» Given text

————————

This is a major question I agree and here I will only point out two
to me unavoidable comments which have a direct bearing on theology. The first
is the theological claim of the preferential option of the blacks. The other is
the theological claim that the church is catholic.
One would have heard that to Jesus it was about giving the poor the
privilege to make judgements on the world, as he said the kingdom of God would
be theirs (Matthew 5.3, Luke 6.20). But, and here western theology is under
severe judgment, it is not only about Jesus feeling sympathy with those who are
in trouble, it is definitely not about mere charity. In terms of theology it
seems that Jesus’ pronouncement regarding the poor, the persecuted (and who
would be more in the mainstream than Africans/the blacks who underwent slavery
through the Middle Passage and/or severe, ruthless colonization on the very
continent of Africa) is a statement also about himself: as you now suffer, I am
also going to suffer, even unto death. And the theological key in Christian
theology is this identification and has come to mean a preparedness to suffer
likewise, and (in order to stave off Protestant purists) that such preparedness
is constituted by grace alone. You may call this sacrifice, sacrificial.

————————

» Information supplied

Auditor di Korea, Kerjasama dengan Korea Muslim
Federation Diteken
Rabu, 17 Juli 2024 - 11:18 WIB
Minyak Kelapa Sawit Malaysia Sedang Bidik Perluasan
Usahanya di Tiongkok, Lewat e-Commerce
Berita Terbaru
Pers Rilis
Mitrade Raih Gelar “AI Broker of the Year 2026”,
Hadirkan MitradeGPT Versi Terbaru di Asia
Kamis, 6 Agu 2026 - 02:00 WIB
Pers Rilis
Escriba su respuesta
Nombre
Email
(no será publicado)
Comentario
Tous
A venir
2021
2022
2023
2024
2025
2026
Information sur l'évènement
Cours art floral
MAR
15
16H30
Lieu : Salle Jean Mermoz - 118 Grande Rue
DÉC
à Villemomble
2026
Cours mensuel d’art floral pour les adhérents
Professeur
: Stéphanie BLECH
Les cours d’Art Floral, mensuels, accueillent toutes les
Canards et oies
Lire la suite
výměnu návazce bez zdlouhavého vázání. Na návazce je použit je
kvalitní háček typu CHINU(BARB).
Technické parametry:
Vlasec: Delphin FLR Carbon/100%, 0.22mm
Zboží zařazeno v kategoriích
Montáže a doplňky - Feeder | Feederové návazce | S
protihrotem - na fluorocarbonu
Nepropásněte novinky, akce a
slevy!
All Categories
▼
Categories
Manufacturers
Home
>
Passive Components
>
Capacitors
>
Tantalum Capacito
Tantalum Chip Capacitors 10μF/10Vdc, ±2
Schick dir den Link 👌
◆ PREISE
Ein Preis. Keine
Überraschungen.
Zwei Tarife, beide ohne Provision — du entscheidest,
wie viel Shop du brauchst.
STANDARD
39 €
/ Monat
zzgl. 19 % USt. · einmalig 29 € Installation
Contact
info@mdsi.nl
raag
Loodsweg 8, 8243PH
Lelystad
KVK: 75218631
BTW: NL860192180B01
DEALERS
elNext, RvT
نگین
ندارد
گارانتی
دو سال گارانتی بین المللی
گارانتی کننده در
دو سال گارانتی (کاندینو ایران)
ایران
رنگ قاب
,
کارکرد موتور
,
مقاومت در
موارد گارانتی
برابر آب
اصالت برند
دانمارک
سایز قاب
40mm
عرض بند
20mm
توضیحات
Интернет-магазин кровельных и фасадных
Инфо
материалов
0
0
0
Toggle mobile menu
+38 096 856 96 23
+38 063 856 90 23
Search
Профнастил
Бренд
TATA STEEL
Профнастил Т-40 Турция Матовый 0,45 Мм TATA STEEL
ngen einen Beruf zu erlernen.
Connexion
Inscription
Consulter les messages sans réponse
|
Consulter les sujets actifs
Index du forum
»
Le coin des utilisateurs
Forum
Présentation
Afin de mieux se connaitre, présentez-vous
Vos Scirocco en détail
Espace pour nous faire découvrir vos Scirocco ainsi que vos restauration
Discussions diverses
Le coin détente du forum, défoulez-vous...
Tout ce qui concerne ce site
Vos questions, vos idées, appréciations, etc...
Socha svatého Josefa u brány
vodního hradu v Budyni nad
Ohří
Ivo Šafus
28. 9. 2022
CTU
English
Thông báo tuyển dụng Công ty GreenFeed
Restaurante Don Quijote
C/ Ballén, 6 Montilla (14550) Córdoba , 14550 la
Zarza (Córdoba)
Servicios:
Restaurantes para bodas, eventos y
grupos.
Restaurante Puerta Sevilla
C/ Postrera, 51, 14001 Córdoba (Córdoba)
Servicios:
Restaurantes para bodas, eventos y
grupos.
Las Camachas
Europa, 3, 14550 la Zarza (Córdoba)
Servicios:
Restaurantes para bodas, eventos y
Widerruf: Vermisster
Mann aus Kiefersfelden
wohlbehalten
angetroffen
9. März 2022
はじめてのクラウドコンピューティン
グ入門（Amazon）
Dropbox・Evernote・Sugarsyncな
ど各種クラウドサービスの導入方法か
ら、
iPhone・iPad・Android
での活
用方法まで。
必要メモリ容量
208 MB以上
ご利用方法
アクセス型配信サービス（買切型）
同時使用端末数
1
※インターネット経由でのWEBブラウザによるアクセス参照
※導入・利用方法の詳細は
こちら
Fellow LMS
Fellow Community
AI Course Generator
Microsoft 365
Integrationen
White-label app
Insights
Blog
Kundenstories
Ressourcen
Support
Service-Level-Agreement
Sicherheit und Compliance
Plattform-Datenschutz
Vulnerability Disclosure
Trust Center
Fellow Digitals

————————

Resume the passage about Jesus, the poor, and sacrificial suffering, picking up right after its final sentence.

» Response
The second point is linked to the first in the sense that the end
result of Jesus’ ministry was not to serve one category only but to serve all.
Even the rich need to hear and receive the gospel (the story of Zacchaeus, Luke
19). That is also why the church is said to be catholic. This is a strong statement
about being for “the common”, “with regard to the whole”. This concept links
the idea of God as father of all with God as identified with those who are at a
disadvantage. The concept is totally anti-race and anti-ethnicity as decisive
identity markers.
The history of the church and the blacks is one long litany of
failure, and the writing on the wall is particularly visible in the US. In
other words, Gilroy is coming up close to some, fundamentally important
theological statements.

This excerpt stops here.